In recent times, we have started to understand that many women might go undiagnosed for a cardiac event like a heart attack because they don’t fit the stereotypical symptoms such as the classic pain in the chest. They might instead experience extreme fatigue or a feeling of having bad acid reflux. If men and women might show differences in the expression of diseases, they might also differ in how medicines might react to their bodies.
Reportedly, as per studies, alcohol affects men and women differently so it is very much possible that medicines might do the same. However, there is a social issue which is far less discussed and it might be the cause behind many women receiving a wrong diagnosis in the first place. The problem is that for long, clinical trials or drug trials have kept women out of their scope. As per experts, this means that it can result in women having more side effects from drugs due to the biological differences that many drug trials might have missed to observe.
Why they have been kept out of drug trials?

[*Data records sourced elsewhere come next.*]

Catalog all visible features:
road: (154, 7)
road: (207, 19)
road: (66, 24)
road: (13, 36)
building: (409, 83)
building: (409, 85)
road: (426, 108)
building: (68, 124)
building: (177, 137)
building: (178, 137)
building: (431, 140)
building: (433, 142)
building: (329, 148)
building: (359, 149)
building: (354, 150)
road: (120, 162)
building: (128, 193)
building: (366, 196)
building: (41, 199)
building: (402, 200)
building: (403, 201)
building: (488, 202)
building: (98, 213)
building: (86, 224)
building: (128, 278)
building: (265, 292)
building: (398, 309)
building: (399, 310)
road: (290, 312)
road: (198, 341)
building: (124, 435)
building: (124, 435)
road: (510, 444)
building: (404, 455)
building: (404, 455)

While the exact reason why drug trials have kept women excluded from these trials is still not very clear, experts believe hormonal causes might be involved. As per reports, in 1977, the US Food and Drug Administration (FDA) recommended that women of childbearing age might not become a part of the drug trial for safety reasons. Another reason could be that a woman’s menstrual cycle keeps her on a roller coaster ride of hormones that keep fluctuating. Hence, this could increase the element of variability in the experiment, demanding more ways to exercise control and thus adding to the overall cost.
As per quoted experts, there are drugs that are much like alcohol might show higher blood concentration and might take more time to get out of the system in women. As per quoted experts, men and women might metabolize drugs differently. Many factors might play a role in it like higher body fat composition, lower body weight and slower kidney function. Hence, including women in the drug development process might be the need of the hour to get a comprehensive efficacy of the medicine.
Conditions that often go overlooked
Since most of the medical literature has been written from a male perspective, anything or any symptom that might fall beyond the stereotypical expression of the disease might lead to misdiagnosis among women. For instance, as to studies, autoimmune diseases are more common in females than in men. Women are at least twice as likely to suffer chronic pain conditions such as fibromyalgia, and chronic fatigue and there exists a medicine bias around it. As a result of which conditions like endometriosis might see delayed diagnosis or misdiagnosis. As per studies, on average, women are diagnosed with heart disease after five or seven years more than men.